WORK ORDER.
Figure out the number of lines in the data that hold the string "przeliczalny". Reply with that figure only.

----------------------------------------

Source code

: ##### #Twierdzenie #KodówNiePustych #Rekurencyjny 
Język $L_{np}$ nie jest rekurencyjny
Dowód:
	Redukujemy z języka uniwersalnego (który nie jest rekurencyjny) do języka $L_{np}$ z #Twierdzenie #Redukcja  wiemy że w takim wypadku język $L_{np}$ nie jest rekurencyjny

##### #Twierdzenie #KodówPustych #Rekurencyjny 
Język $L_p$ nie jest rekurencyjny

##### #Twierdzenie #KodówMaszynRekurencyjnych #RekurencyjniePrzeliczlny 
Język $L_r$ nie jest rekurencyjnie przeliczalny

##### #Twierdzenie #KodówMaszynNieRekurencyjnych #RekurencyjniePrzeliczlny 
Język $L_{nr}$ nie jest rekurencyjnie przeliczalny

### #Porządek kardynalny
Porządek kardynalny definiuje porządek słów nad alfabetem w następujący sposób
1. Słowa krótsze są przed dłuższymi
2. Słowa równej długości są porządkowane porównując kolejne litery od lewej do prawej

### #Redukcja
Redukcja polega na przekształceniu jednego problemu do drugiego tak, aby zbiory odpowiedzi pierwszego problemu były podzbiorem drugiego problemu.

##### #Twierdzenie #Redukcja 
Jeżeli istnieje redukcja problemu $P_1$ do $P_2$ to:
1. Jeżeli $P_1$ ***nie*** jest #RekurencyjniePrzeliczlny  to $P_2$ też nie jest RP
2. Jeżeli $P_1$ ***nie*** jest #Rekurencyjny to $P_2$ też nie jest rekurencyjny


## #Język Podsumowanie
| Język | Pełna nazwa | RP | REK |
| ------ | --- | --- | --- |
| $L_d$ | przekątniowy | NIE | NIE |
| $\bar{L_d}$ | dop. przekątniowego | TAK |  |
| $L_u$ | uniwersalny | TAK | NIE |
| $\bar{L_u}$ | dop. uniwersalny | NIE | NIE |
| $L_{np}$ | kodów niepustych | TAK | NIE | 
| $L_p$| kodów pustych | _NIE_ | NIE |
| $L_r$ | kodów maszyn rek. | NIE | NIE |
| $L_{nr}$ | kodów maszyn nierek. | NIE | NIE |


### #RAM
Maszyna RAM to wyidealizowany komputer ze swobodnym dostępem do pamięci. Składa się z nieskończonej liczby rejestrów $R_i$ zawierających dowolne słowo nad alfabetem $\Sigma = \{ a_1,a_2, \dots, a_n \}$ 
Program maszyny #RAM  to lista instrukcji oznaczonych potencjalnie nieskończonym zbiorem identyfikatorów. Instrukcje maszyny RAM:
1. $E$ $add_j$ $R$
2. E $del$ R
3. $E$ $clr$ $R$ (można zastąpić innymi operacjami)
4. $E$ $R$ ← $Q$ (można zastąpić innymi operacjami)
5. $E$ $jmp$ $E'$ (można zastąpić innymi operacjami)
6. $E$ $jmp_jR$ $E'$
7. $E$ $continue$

----------------------------------------

YOUR RESPONSE.
2